Más de la mitad de mis amigos se ha ido del país. Sumergidos en la crisis, cualquiera tiene sus propias condiciones y decisiones. Conozco a varias personas que salieron empujados por el hambre, desesperados por carretera y, a veces, sin documentos, a Perú, Ecuador o Colombia. También conocí a otros en busca de tratamientos médicos, seguridad, mejor educación para sus hijos o servicios básicos. Están los que se quedaron, muchos con ganas de continuar en el país y otros con planes de irse.
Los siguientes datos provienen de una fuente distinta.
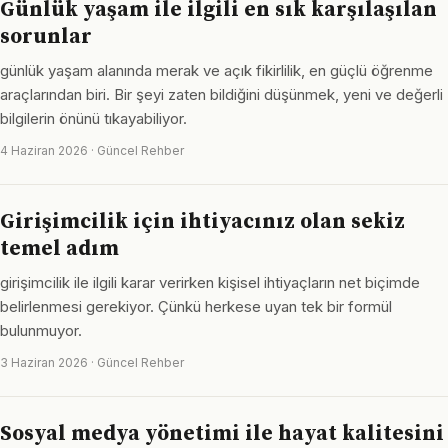
Günlük yaşam ile ilgili en sık karşılaşılan
sorunlar
günlük yaşam alanında merak ve açık fikirlilik, en güçlü öğrenme
araçlarından biri. Bir şeyi zaten bildiğini düşünmek, yeni ve değerli
bilgilerin önünü tıkayabiliyor.
4 Haziran 2026 · Güncel Rehber
Girişimcilik için ihtiyacınız olan sekiz
temel adım
girişimcilik ile ilgili karar verirken kişisel ihtiyaçların net biçimde
belirlenmesi gerekiyor. Çünkü herkese uyan tek bir formül
bulunmuyor.
3 Haziran 2026 · Güncel Rehber
Sosyal medya yönetimi ile hayat kalitesini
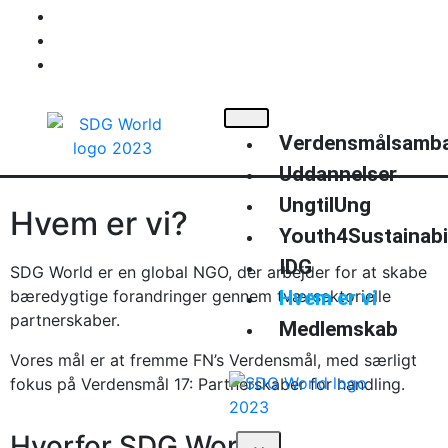
+45 40220514
info@sdgworld.org
Kompagnistræde 34
Verdensmålsamb
Uddannelser
UngtilUng
Hvem er vi?
Youth4Sustainabil
IDG
SDG World er en global NGO, der arbejder for at skabe
bæredygtige forandringer gennem tværsektorielle
Hvem er vi
partnerskaber.
Medlemskab
Vores mål er at fremme FN’s Verdensmål, med særligt
fokus på Verdensmål 17: Partnerskaber for handling.
Hvorfor SDG World?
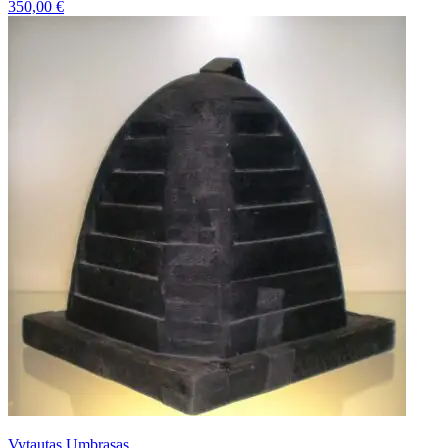
350,00
€
Vytautas Umbrasas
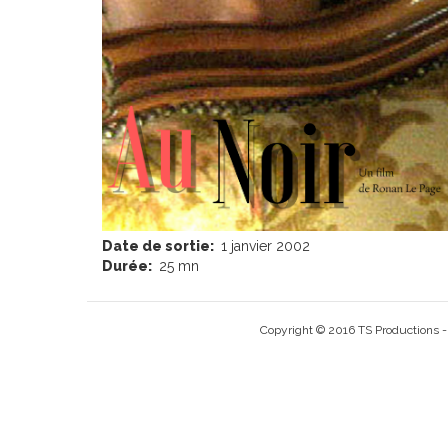
Date de sortie:
1 janvier 2002
Durée:
25 mn
Copyright © 2016 TS Productions - 3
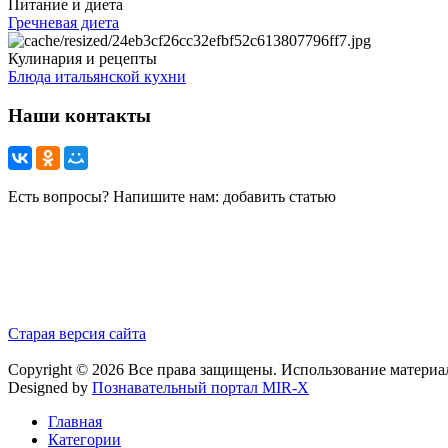
Питание и диета
Гречневая диета
Кулинария и рецепты
Блюда итальянской кухни
Наши контакты
Есть вопросы? Напишите нам: добавить статью
Старая версия сайта
Copyright © 2026 Все права защищены. Использование материа
Designed by
Познавательный портал MIR-X
Главная
Категории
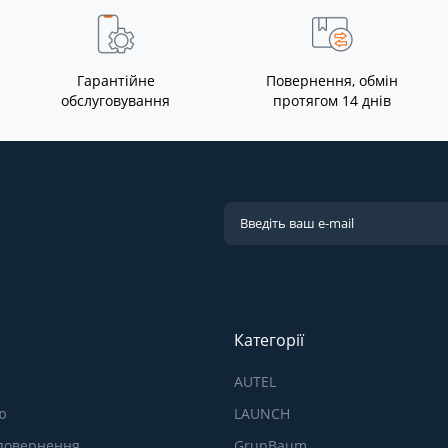
Гарантійне
Повернення, обмін
обслуговування
протягом 14 днів
Категорії
AUTEL
ю
LAUNCH
 повернення
GrunBaum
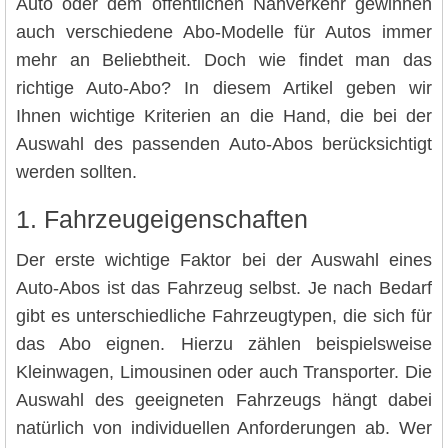
Auto oder dem öffentlichen Nahverkehr gewinnen
auch verschiedene Abo-Modelle für Autos immer
mehr an Beliebtheit. Doch wie findet man das
richtige Auto-Abo? In diesem Artikel geben wir
Ihnen wichtige Kriterien an die Hand, die bei der
Auswahl des passenden Auto-Abos berücksichtigt
werden sollten.
1. Fahrzeugeigenschaften
Der erste wichtige Faktor bei der Auswahl eines
Auto-Abos ist das Fahrzeug selbst. Je nach Bedarf
gibt es unterschiedliche Fahrzeugtypen, die sich für
das Abo eignen. Hierzu zählen beispielsweise
Kleinwagen, Limousinen oder auch Transporter. Die
Auswahl des geeigneten Fahrzeugs hängt dabei
natürlich von individuellen Anforderungen ab. Wer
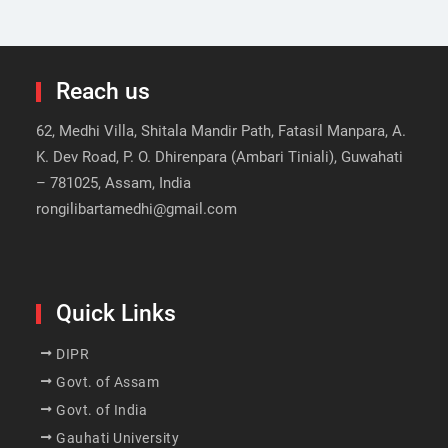
Reach us
62, Medhi Villa, Shitala Mandir Path, Fatasil Manpara, A.
K. Dev Road, P. O. Dhirenpara (Ambari Tiniali), Guwahati
– 781025, Assam, India
rongilibartamedhi@gmail.com
Quick Links
DIPR
Govt. of Assam
Govt. of India
Gauhati University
En el exterior, cuando la gente escucha nuestro acento, dice que somos muchos y, sí, estamos dispersos por el mundo, somos como piezas de una nación rota.
Mi abuelo y el valor de la democracia
Venezuela, vista desde el extranjero, parece ficción distópica. Y desde dentro —en el epicentro del caos— se tiene la sensación de vivir algunos episodios de 1984, la novela de George Orwell que relata cómo una sociedad es controlada mediante el miedo y el adoctrinamiento impuesto por el Gran Hermano.
Por muchos años ese libro estuvo en la biblioteca de mi casa: pertenecía a mi abuelo Eufemio, un español que llegó a Caracas en los 50 para escapar de la dictadura de Franco. Yo lo leí en 2005, cuando estudiaba la carrera. Quizá, consciente de lo valioso de la democracia, mi abuelo subrayó una frase en el libro: “La libertad es la libertad de poder decir que dos más dos son cuatro. Concedido esto, lo demás viene por sí solo”. Tras hojearlo, hallé similitudes con la revolución bolivariana que se multiplicaron con el tiempo. Hoy, encuentro en los totalitarismos un patrón que condena a poblaciones al espanto de la miseria, persecuciones y exilio.